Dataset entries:
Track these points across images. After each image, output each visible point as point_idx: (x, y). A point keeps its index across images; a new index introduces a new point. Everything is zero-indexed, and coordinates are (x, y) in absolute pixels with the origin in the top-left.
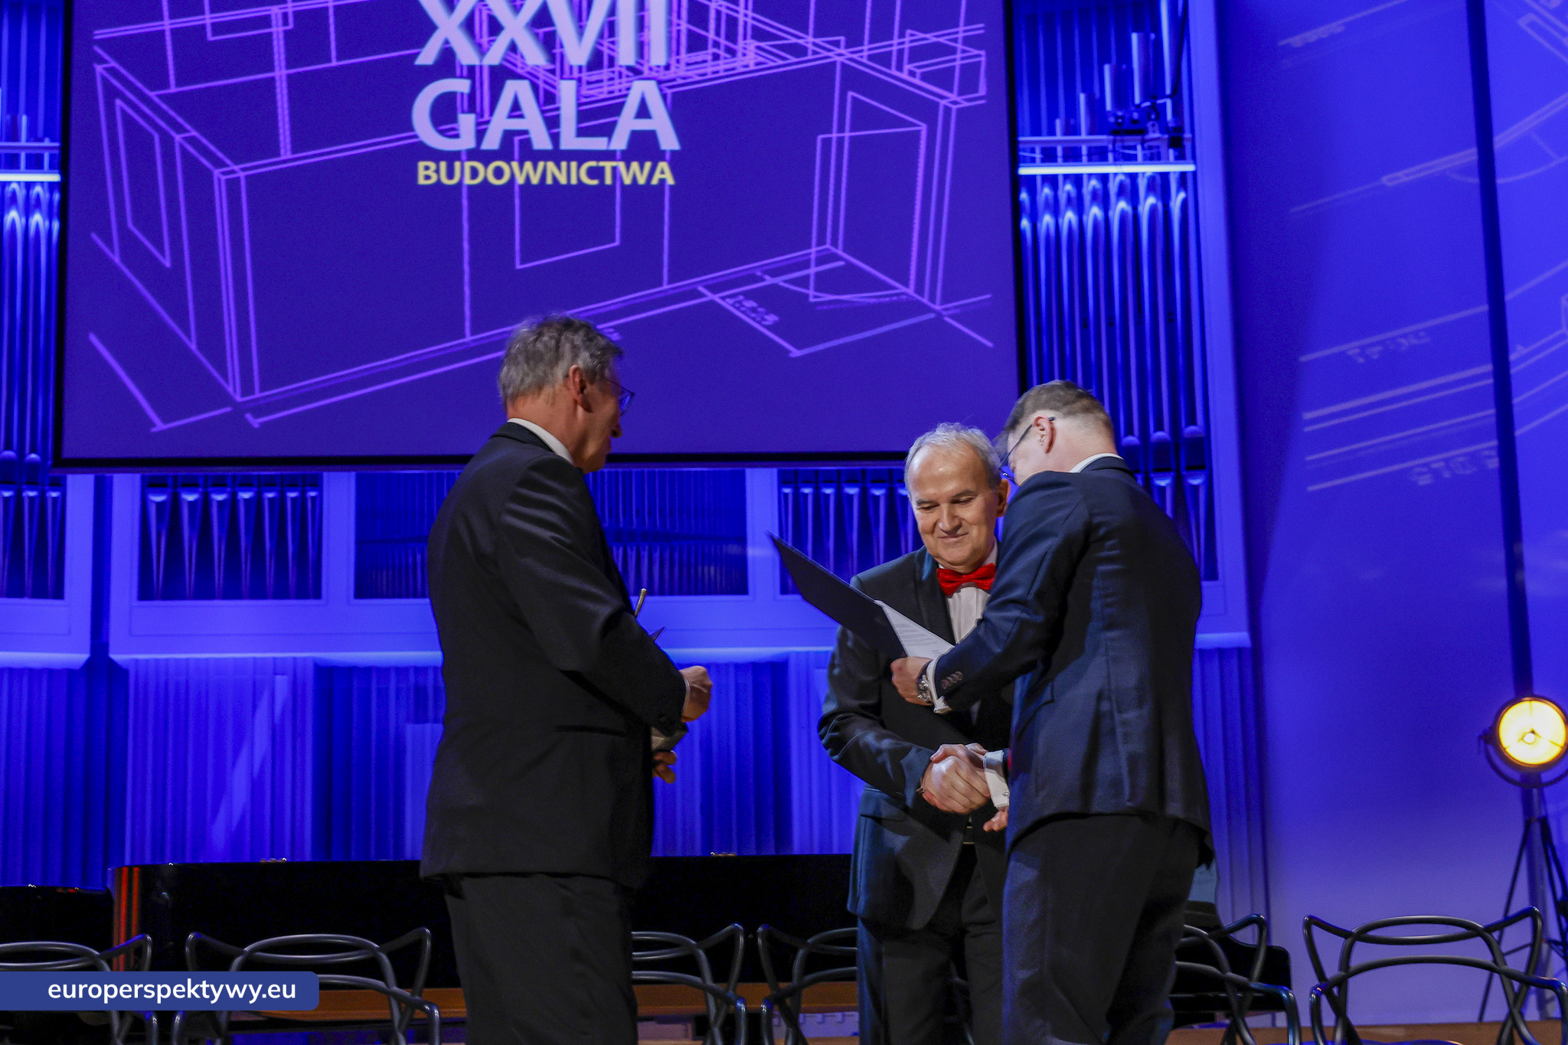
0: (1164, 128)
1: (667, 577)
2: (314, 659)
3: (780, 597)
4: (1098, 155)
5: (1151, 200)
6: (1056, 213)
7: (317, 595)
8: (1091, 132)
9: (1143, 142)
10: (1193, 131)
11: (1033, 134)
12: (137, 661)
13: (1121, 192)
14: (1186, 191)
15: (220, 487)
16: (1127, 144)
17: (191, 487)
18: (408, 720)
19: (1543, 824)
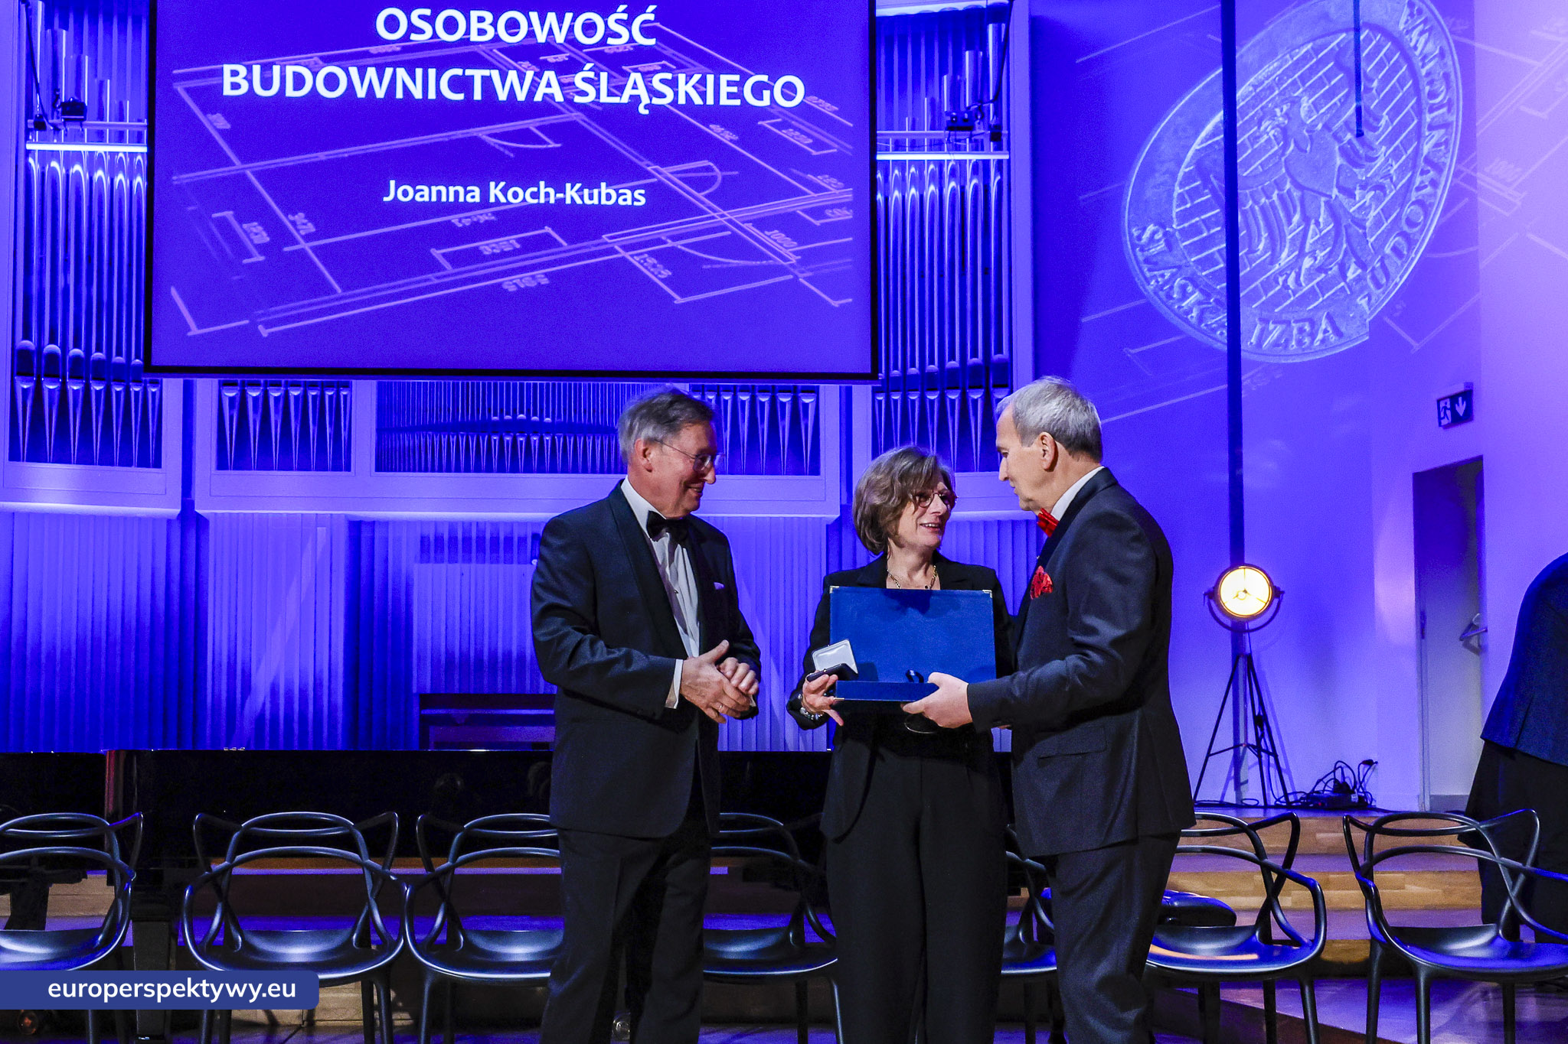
0: (990, 127)
1: (606, 461)
2: (346, 516)
4: (936, 146)
5: (975, 181)
6: (903, 192)
7: (348, 469)
8: (932, 128)
9: (971, 137)
10: (1009, 129)
11: (888, 129)
12: (216, 514)
13: (952, 175)
14: (1002, 176)
15: (277, 385)
16: (958, 137)
17: (255, 385)
18: (416, 562)
19: (1249, 658)
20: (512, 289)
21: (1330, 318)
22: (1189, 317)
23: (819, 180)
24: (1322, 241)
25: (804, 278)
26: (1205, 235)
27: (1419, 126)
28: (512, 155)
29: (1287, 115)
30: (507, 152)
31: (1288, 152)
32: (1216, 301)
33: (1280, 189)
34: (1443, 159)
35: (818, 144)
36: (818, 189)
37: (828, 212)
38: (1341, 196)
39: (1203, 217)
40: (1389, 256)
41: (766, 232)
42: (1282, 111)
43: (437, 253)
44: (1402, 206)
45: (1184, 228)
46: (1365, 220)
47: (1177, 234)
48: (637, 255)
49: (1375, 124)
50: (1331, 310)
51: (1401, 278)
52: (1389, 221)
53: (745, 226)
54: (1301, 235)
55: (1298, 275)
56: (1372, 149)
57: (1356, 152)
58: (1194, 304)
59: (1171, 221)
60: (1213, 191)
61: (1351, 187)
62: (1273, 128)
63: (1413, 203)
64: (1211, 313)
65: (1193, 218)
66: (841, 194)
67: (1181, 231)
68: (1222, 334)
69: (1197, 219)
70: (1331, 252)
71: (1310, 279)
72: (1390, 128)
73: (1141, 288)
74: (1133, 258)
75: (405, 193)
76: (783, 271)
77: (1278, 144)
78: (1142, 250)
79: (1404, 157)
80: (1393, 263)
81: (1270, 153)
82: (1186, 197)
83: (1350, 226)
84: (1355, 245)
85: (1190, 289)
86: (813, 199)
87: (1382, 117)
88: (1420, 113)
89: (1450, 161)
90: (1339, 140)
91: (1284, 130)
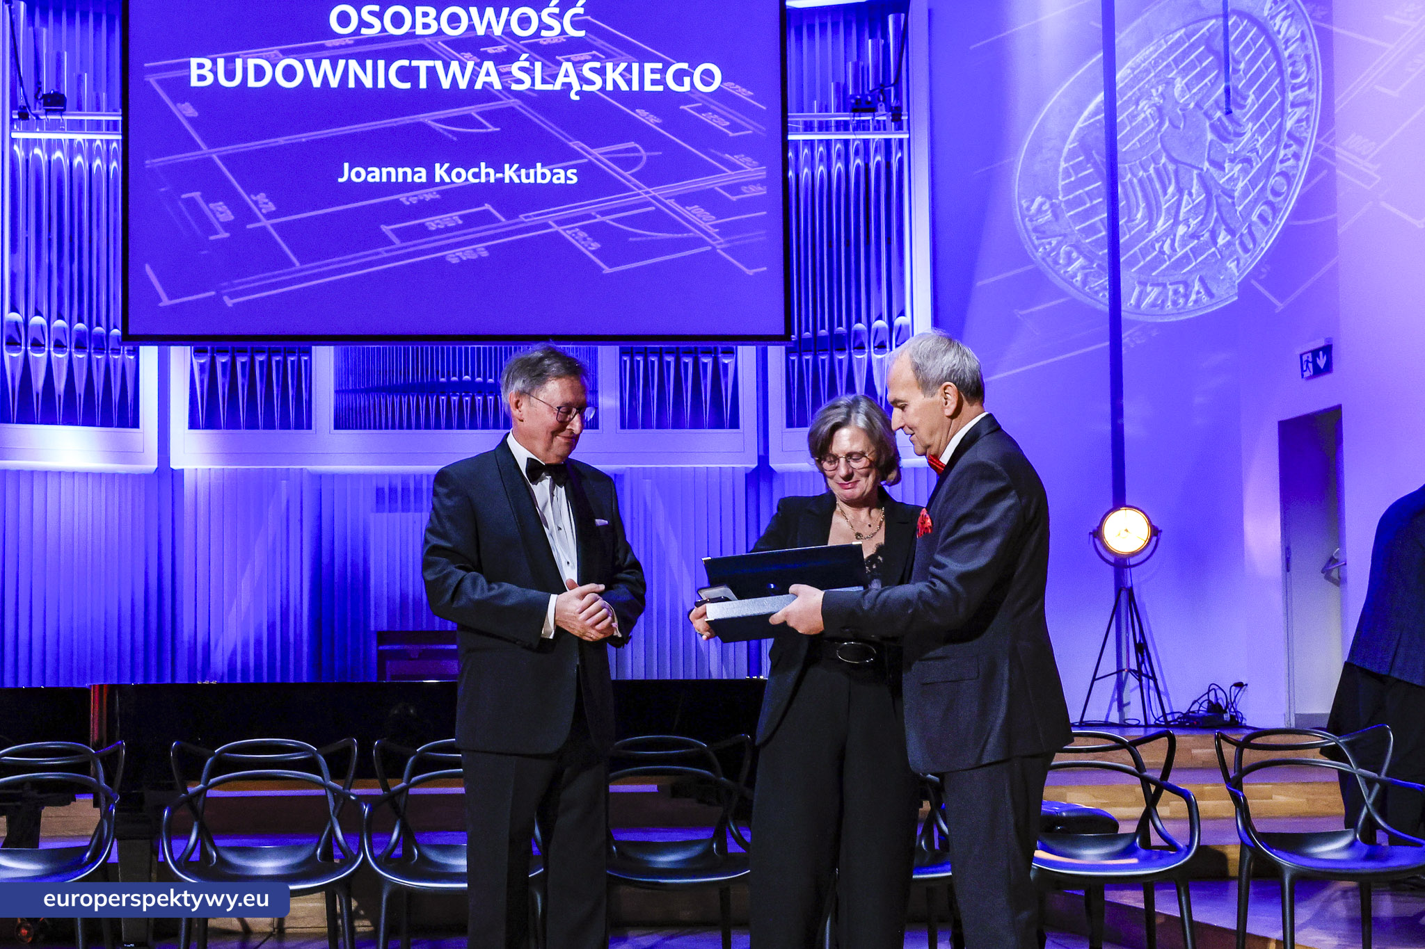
0: (889, 108)
2: (308, 470)
3: (619, 430)
4: (842, 126)
5: (878, 158)
6: (813, 169)
7: (309, 427)
8: (838, 110)
9: (874, 119)
10: (908, 111)
11: (798, 112)
12: (190, 468)
13: (857, 153)
14: (902, 154)
15: (242, 352)
16: (862, 118)
17: (223, 352)
18: (372, 511)
19: (1130, 592)
20: (455, 261)
21: (1202, 280)
22: (1074, 280)
23: (734, 159)
24: (1194, 210)
25: (722, 249)
26: (1088, 205)
27: (1283, 103)
28: (455, 139)
29: (1162, 95)
30: (450, 136)
31: (1163, 129)
32: (1098, 265)
33: (1156, 163)
34: (1304, 134)
35: (734, 127)
36: (734, 167)
37: (744, 189)
38: (1212, 169)
39: (1087, 189)
40: (1255, 223)
41: (687, 208)
42: (1157, 90)
43: (385, 229)
44: (1268, 177)
45: (1069, 199)
46: (1234, 191)
47: (1063, 205)
48: (570, 229)
49: (1242, 102)
50: (1203, 273)
51: (1267, 243)
52: (1256, 191)
53: (667, 202)
54: (1175, 205)
55: (1173, 241)
56: (1240, 125)
57: (1226, 129)
58: (1078, 269)
59: (1056, 193)
60: (1095, 165)
61: (1221, 160)
62: (1149, 108)
63: (1278, 175)
64: (1094, 277)
65: (1077, 191)
66: (756, 171)
67: (1067, 202)
68: (1105, 296)
69: (1081, 191)
70: (1202, 222)
71: (1184, 246)
72: (1256, 106)
73: (1030, 254)
74: (1022, 227)
75: (358, 175)
76: (702, 243)
77: (1154, 121)
78: (1031, 220)
79: (1269, 133)
80: (1259, 230)
81: (1148, 129)
82: (1071, 171)
83: (1220, 196)
84: (1224, 214)
85: (1075, 255)
86: (730, 177)
87: (1248, 96)
88: (1283, 92)
89: (1310, 135)
90: (1209, 117)
91: (1160, 109)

WHAT TO WORK ON - Reproduce all of the entries above line for line, with no changes, and leave the pictures out of your copy.

SOLUTION TO THIS EXERCISE -
Track these points across images. After each image, output each visible point as point_idx: (x, y). A point keeps its index across images; a new index introduces a new point. Everything is zero-indexed, and coordinates are (x, y) in absolute pixels with the origin in the top-left.
0: (1164, 128)
1: (667, 577)
2: (314, 659)
3: (780, 597)
4: (1098, 155)
5: (1151, 200)
6: (1056, 213)
7: (317, 595)
8: (1091, 132)
9: (1143, 142)
10: (1193, 131)
11: (1033, 134)
12: (137, 661)
13: (1121, 192)
14: (1186, 191)
15: (220, 487)
16: (1127, 144)
17: (191, 487)
18: (408, 720)
19: (1543, 824)
0: (990, 127)
1: (606, 461)
2: (346, 516)
4: (936, 146)
5: (975, 181)
6: (903, 192)
7: (348, 469)
8: (932, 128)
9: (971, 137)
10: (1009, 129)
11: (888, 129)
12: (216, 514)
13: (952, 175)
14: (1002, 176)
15: (277, 385)
16: (958, 137)
17: (255, 385)
18: (416, 562)
19: (1249, 658)
20: (512, 289)
21: (1330, 318)
22: (1189, 317)
23: (819, 180)
24: (1322, 241)
25: (804, 278)
26: (1205, 235)
27: (1419, 126)
28: (512, 155)
29: (1287, 115)
30: (507, 152)
31: (1288, 152)
32: (1216, 301)
33: (1280, 189)
34: (1443, 159)
35: (818, 144)
36: (818, 189)
37: (828, 212)
38: (1341, 196)
39: (1203, 217)
40: (1389, 256)
41: (766, 232)
42: (1282, 111)
43: (437, 253)
44: (1402, 206)
45: (1184, 228)
46: (1365, 220)
47: (1177, 234)
48: (637, 255)
49: (1375, 124)
50: (1331, 310)
51: (1401, 278)
52: (1389, 221)
53: (745, 226)
54: (1301, 235)
55: (1298, 275)
56: (1372, 149)
57: (1356, 152)
58: (1194, 304)
59: (1171, 221)
60: (1213, 191)
61: (1351, 187)
62: (1273, 128)
63: (1413, 203)
64: (1211, 313)
65: (1193, 218)
66: (841, 194)
67: (1181, 231)
68: (1222, 334)
69: (1197, 219)
70: (1331, 252)
71: (1310, 279)
72: (1390, 128)
73: (1141, 288)
74: (1133, 258)
75: (405, 193)
76: (783, 271)
77: (1278, 144)
78: (1142, 250)
79: (1404, 157)
80: (1393, 263)
81: (1270, 153)
82: (1186, 197)
83: (1350, 226)
84: (1355, 245)
85: (1190, 289)
86: (813, 199)
87: (1382, 117)
88: (1420, 113)
89: (1450, 161)
90: (1339, 140)
91: (1284, 130)
0: (889, 108)
2: (308, 470)
3: (619, 430)
4: (842, 126)
5: (878, 158)
6: (813, 169)
7: (309, 427)
8: (838, 110)
9: (874, 119)
10: (908, 111)
11: (798, 112)
12: (190, 468)
13: (857, 153)
14: (902, 154)
15: (242, 352)
16: (862, 118)
17: (223, 352)
18: (372, 511)
19: (1130, 592)
20: (455, 261)
21: (1202, 280)
22: (1074, 280)
23: (734, 159)
24: (1194, 210)
25: (722, 249)
26: (1088, 205)
27: (1283, 103)
28: (455, 139)
29: (1162, 95)
30: (450, 136)
31: (1163, 129)
32: (1098, 265)
33: (1156, 163)
34: (1304, 134)
35: (734, 127)
36: (734, 167)
37: (744, 189)
38: (1212, 169)
39: (1087, 189)
40: (1255, 223)
41: (687, 208)
42: (1157, 90)
43: (385, 229)
44: (1268, 177)
45: (1069, 199)
46: (1234, 191)
47: (1063, 205)
48: (570, 229)
49: (1242, 102)
50: (1203, 273)
51: (1267, 243)
52: (1256, 191)
53: (667, 202)
54: (1175, 205)
55: (1173, 241)
56: (1240, 125)
57: (1226, 129)
58: (1078, 269)
59: (1056, 193)
60: (1095, 165)
61: (1221, 160)
62: (1149, 108)
63: (1278, 175)
64: (1094, 277)
65: (1077, 191)
66: (756, 171)
67: (1067, 202)
68: (1105, 296)
69: (1081, 191)
70: (1202, 222)
71: (1184, 246)
72: (1256, 106)
73: (1030, 254)
74: (1022, 227)
75: (358, 175)
76: (702, 243)
77: (1154, 121)
78: (1031, 220)
79: (1269, 133)
80: (1259, 230)
81: (1148, 129)
82: (1071, 171)
83: (1220, 196)
84: (1224, 214)
85: (1075, 255)
86: (730, 177)
87: (1248, 96)
88: (1283, 92)
89: (1310, 135)
90: (1209, 117)
91: (1160, 109)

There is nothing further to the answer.